-------- Trecho para leitura

Os migrantes sequestrados e torturados em uma das rotas mais perigosas do mundo
Gangues que atuam na fronteira entre Irã e Turquia enviam vídeos dos abusos às famílias dos reféns exigindo pagamento de resgate, revela uma investigação da BBC.
Aviso: este artigo contém descrições de violência e agressão sexual que alguns leitores podem achar perturbadoras.
Uma investigação da BBC revelou que afegãos que fogem do Talebã estão sendo sequestrados e torturados por gangues enquanto tentam cruzar a fronteira entre o Irã e a Turquia a caminho da Europa.
Na sequência, as gangues enviam vídeos dos abusos para as famílias dos migrantes mantidos como reféns, exigindo pagamento de resgate para libertá-los, de acordo com os relatos feitos por várias vítimas e familiares à BBC.
Acorrentados pelo pescoço e presos por cadeados no topo de uma montanha, migrantes afegãos imploram por sua libertação.
“A quem estiver vendo este vídeo: fui sequestrado ontem, eles estão exigindo US$ 4 mil (cerca de R$ 19,5 mil) para cada um de nós. Eles nos espancam dia e noite sem parar”, diz um homem, com o lábio ensanguentado e o rosto coberto de poeira.
Outro vídeo mostra um grupo de homens completamente nus, rastejando na neve enquanto alguém os chicoteia por trás.

----------------

Enunciado 1:
Transcreva sem alterações todas as linhas dos registros que vêm a seguir, deixando as imagens de fora da resposta.

-------- Material da tarefa

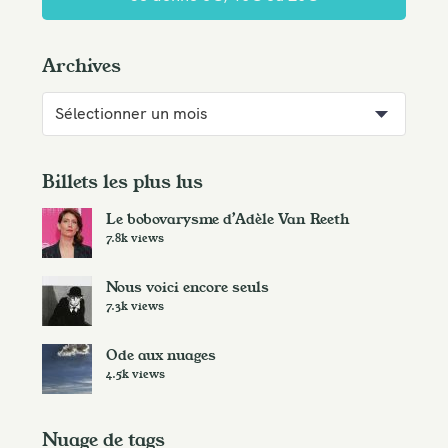
Archives
A
r
c
h
Billets les plus lus
i
Le bobovarysme d’Adèle Van Reeth
v
7.8k views
e
s
Nous voici encore seuls
7.3k views
Ode aux nuages
4.5k views
Nuage de tags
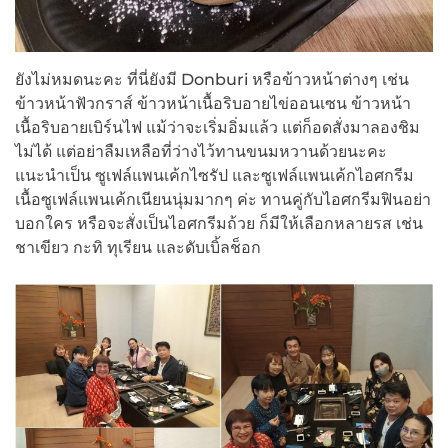
ยังไม่หมดนะคะ ที่นี่ยังมี Donburi หรือข้าวหน้าต่างๆ เช่น
ข้าวหน้าฟัวกราส์ ข้าวหน้าเนื้อริบอายไข่ออนเซน ข้าวหน้า
เนื้อริบอายเบิร์นไฟ แม้ว่าจะเริ่มอิ่มแล้ว แต่ก็อดสั่งมาลองชิม
ไม่ได้ แต่อย่าลืมเหลือที่ว่างไว้ทานขนมหวานด้วยนะคะ
แนะนำเป็น ซูเฟล์แพนเค้กไซรัป และซูเฟล์แพนเค้กไอศกรีม
เนื้อซูเฟล์แพนเค้กเนียนนุ่มมากๆ ค่ะ ทานคู่กับไอศกรีมฟินอย่า
บอกใคร หรือจะสั่งเป็นไอศกรีมถ้วย ก็มีให้เลือกหลายรส เช่น
ชาเขียว กะทิ ทุเรียน และดับเบิ้ลช็อก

----------------

Enunciado 2:
Com base no trecho sobre os migrantes sequestrados, responda:
(a) De quem fogem os afegãos mencionados na investigação?
(b) Para quem as gangues enviam os vídeos dos abusos?
(c) Que valor, segundo o homem do vídeo, está sendo exigido por cada refém?

Sua resposta 1:
Archives
A
r
c
h
Billets les plus lus
i
Le bobovarysme d’Adèle Van Reeth
v
7.8k views
e
s
Nous voici encore seuls
7.3k views
Ode aux nuages
4.5k views
Nuage de tags
ยังไม่หมดนะคะ ที่นี่ยังมี Donburi หรือข้าวหน้าต่างๆ เช่น
ข้าวหน้าฟัวกราส์ ข้าวหน้าเนื้อริบอายไข่ออนเซน ข้าวหน้า
เนื้อริบอายเบิร์นไฟ แม้ว่าจะเริ่มอิ่มแล้ว แต่ก็อดสั่งมาลองชิม
ไม่ได้ แต่อย่าลืมเหลือที่ว่างไว้ทานขนมหวานด้วยนะคะ
แนะนำเป็น ซูเฟล์แพนเค้กไซรัป และซูเฟล์แพนเค้กไอศกรีม
เนื้อซูเฟล์แพนเค้กเนียนนุ่มมากๆ ค่ะ ทานคู่กับไอศกรีมฟินอย่า
บอกใคร หรือจะสั่งเป็นไอศกรีมถ้วย ก็มีให้เลือกหลายรส เช่น
ชาเขียว กะทิ ทุเรียน และดับเบิ้ลช็อก

Sua resposta 2:
(a) Do Talebã.
(b) Para as famílias dos migrantes mantidos como reféns.
(c) US$ 4 mil (cerca de R$ 19,5 mil).